6. Unusual ice breakers

Conversation starters can be a necessary pit stop on the path to authentically built team rituals. Whether there are a bunch of new people or the culture is mid-transformation, icebreakers are a great beginner technique. 

😎 Cool question! Have you ever accidentally sent a text to the wrong person? That’s just one of 40+ icebreaker questions we have for you to try in the team chat.

7. Taco Tuesday (Classic!)

You can create a real taco bar if you want, but HeyTaco’s rituals are more recognition-focused (and cheaper). Taco Tuesday is a standing weekly post that prompts team members to give virtual tacos and celebrate each other. It helps make recognition a habit, even among quieter people. 

🌮 Let’s taco bout collaboration. Workplaces that are both collaborative and fun easily adopt rituals like Taco Tuesday. But we have nine more tips to spice up a highly productive workplace with a bit more camaraderie.

Team engagement tools that ritualize recognition

How do you know when a team ritual has taken hold? Well, try getting rid of it. Global digital agency Eugeniuses started a tradition of sending out their HeyTaco leaderboard every week. 

Except for one week. One week, the project manager forgot to send it out. 

“People were messaging me, asking if the tacos were still a thing!” she recalls. “They were worried I had taken it away.”

When employees own rituals, they don’t deliberate; they just do them.

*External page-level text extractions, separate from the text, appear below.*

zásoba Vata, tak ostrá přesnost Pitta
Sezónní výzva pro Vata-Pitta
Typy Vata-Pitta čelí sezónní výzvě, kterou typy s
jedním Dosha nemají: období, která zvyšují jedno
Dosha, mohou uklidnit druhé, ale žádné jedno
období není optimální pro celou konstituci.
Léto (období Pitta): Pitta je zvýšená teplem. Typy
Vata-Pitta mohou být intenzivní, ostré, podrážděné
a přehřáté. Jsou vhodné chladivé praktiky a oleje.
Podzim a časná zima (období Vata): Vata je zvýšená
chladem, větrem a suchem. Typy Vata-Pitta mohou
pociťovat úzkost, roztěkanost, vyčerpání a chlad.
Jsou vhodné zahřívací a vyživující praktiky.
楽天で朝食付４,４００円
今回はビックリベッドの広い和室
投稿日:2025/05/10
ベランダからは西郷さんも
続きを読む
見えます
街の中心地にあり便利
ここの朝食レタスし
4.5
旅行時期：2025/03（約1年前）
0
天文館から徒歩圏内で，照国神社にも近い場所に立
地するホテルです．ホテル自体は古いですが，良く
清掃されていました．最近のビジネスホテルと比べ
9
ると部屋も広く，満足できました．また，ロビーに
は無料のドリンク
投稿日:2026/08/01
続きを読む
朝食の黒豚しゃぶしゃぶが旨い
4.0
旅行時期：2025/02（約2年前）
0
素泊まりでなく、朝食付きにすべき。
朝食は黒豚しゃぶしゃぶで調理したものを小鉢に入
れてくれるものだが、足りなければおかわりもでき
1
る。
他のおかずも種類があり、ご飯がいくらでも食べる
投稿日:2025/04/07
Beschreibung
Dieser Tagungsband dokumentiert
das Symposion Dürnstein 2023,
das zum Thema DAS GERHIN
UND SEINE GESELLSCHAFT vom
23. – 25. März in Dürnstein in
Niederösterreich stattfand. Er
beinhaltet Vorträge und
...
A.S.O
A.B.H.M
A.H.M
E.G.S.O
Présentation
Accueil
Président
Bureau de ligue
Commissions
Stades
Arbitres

And when the rituals are simple, they’re much more likely to leave a positive imprint. Tools like HeyTaco facilitate easy, non-disruptive participation.

Virtual tacos have now become part of team rituals worldwide–even in places where they’ve never had a real taco. For example:

  • Core Values Taco Challenge. A month-long challenge focused on one company value. It gives your team time to absorb what that value looks like in action and recognize it in others, tossing out a taco when they do.
  • Tacos for Charity. During this team challenge, everyone gives tacos toward a shared charity donation goal using HeyTaco’s “Tacos for Charity” collaborative reward. People bond when they do good together. 
  • Monthly Taco Champions. Each month, celebrate the top taco givers on your team leaderboard. Winners get a fun, custom Zoom background to flex their Taco Champion status all month long.

We’ve got many more ways to support recognition, rewards, and team rituals in every organization. If you’re new to these parts, try HeyTaco for free.

Team rituals FAQ

What are the 5 pillars of belonging?

The five pillars of belonging at work are feeling welcomed, known, included, supported, and connected. Making someone feel like they belong begins during onboarding, is reinforced by the company culture, and is enhanced with recognition.

How to create a sense of belonging at work?

Team rituals are one of the best ways to foster a sense of belonging in the workplace. In general, personalized recognition means people will feel seen (and accepted) for who they are. 

Creating an environment where people feel free to offer ideas and share feedback can also strengthen one’s sense of belonging. 

What are the 5 steps of team building?

The five stages of developing or building an effective team are forming, storming, norming, performing, and, eventually, adjourning. This describes their stages of behavior as a unit. 

The Lencioni model assesses five behaviors as well: trust, conflict, commitment, accountability, and results.

You can get details on both while reading our team cohesion checkup.

What is an office ritual?

Office rituals are pretty synonymous with team rituals–you just have to be in an office. Celebrations, meetings, lunches, coffee breaks, orientations, and check-ins can all become office rituals.

However, organizations with a culture that leans more corporate and less recognition might also use “office ritual.” It can describe norms and habits that aren’t tied to gratitude, bonding, or any intentional connection-building at work.